From March through October 2016, May’s team examined water samples in the White River, Coal Creek and Little Beaver for nutrients, major ions, suspended solids, macroinvertebrates (insects) and chlorophyll A. They performed algae identification at the Wakara Ranch testing site, where the worst of the algae blooms occurred.
While algae are a normal part of a stream system, the species of algae identified last year is of particular concern: cladophora glomerata, aka green algae, forms long filaments and is “difficult to get rid of,” May said. “It’s one of the problem children out here,” in terms of algae. “It’s a species that’s really good at taking up nutrients and storing nutrients for later use.”
Clark Fork near Missoula, Mont., has also experienced an infestation of green algae, prompting landowners, recreationalists and industry to form a coalition to reduce mitigating factors that cause the algae to grow.
Algae feeds on nitrogen and phosphorus, found naturally in soil, commercial fertilizer, manure, septic tanks and water treatment plants. The main byproducts of feeding fish are nitrogen and phosphorus, which has led to international concerns about fish farming causing water pollution and algae blooms.
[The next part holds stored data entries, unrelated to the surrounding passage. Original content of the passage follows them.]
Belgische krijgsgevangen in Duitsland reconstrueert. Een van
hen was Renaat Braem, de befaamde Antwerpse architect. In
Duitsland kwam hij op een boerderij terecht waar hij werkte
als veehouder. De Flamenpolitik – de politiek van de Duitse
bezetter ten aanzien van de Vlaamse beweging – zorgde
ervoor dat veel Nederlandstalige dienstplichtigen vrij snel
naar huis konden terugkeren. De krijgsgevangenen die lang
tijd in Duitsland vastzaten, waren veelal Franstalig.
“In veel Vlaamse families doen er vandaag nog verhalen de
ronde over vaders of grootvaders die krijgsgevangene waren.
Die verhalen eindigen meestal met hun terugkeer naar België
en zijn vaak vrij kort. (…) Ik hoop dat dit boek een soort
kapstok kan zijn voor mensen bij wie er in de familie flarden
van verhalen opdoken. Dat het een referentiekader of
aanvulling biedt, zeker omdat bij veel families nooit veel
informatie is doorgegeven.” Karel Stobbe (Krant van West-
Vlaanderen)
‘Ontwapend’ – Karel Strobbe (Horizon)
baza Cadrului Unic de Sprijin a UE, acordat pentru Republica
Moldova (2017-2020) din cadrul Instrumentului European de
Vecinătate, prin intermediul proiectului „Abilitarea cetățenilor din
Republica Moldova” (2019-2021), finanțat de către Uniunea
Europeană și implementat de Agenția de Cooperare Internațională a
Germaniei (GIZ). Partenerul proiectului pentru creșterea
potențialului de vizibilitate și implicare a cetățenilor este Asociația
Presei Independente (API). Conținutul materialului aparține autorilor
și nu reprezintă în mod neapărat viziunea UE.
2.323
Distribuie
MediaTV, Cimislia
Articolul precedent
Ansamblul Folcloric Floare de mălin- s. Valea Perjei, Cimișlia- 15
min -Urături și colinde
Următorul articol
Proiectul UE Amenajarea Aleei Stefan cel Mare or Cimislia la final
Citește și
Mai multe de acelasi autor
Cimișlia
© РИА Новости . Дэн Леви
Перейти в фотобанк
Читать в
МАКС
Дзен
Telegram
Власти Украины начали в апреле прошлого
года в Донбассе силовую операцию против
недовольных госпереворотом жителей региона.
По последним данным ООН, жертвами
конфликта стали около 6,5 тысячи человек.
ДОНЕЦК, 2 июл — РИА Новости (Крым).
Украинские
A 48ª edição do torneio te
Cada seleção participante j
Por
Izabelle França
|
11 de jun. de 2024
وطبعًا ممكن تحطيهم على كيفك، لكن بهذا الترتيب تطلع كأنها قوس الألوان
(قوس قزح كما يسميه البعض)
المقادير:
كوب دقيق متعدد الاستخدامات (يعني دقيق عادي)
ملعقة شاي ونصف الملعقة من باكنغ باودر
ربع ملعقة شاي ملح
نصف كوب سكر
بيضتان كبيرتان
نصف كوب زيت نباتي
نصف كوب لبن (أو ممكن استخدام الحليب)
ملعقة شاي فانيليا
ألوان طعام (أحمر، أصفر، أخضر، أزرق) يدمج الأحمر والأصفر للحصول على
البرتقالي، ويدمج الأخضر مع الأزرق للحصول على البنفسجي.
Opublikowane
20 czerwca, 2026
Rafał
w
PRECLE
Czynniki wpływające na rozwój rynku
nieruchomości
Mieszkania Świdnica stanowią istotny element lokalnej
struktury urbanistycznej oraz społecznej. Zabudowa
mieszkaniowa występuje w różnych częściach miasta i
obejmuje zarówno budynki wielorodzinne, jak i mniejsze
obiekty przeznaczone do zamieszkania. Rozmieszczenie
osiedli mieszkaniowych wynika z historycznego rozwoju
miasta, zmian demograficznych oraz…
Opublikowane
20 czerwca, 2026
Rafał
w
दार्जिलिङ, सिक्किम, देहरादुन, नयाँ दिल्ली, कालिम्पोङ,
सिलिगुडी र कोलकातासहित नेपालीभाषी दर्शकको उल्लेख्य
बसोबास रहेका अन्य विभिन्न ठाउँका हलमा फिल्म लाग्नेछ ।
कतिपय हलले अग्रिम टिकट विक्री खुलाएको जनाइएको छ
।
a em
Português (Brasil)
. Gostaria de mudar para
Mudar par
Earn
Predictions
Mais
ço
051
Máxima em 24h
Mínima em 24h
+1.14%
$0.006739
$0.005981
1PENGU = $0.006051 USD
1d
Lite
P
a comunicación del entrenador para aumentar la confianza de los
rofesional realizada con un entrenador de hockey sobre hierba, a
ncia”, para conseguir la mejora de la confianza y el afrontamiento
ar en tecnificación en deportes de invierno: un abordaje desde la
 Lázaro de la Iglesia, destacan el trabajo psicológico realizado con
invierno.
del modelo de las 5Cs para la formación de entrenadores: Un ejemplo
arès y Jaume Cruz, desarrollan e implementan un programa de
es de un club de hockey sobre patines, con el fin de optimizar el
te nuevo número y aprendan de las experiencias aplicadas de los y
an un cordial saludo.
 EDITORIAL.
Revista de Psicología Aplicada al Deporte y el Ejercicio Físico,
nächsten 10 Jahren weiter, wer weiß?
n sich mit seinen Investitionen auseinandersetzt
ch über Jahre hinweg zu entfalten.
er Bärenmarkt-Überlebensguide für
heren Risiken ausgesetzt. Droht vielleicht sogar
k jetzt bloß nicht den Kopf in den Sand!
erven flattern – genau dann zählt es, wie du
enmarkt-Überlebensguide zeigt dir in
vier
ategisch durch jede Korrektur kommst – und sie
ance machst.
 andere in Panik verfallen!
“There’s lots of little sources spread all around. If everybody can do a little bit maybe we can get it under control. It’s going to be tough. This (kind of) algae is difficult to control,” May said.
The Montana coalition lists soil erosion and/or disruption along the riverbank, removal of natural riparian vegetation, buildings and septic systems placed too close to streams and application of fertilizer too close to streams or at the wrong time of year, among other items, as potential sources of nitrogen/phosphorus contamination. (Clark Fork Coalition Stream Care Guide)
While May’s research was limited to areas in and east of Meeker, Alden Vanden Brink of the Rio Blanco Water Conservancy District said the problems are occurring all along the river.
“Something happened overnight that wasn’t there in 2013 that was there in 2014. It’s affecting the water chemistry. That tells me that it’s not necessarily a non-point source of pollution,” he said.
Meeker science teacher Dr. Bob Dorsett, who has performed water sampling as part of his students’ studies for years, said the problem has become more obvious in the last two years.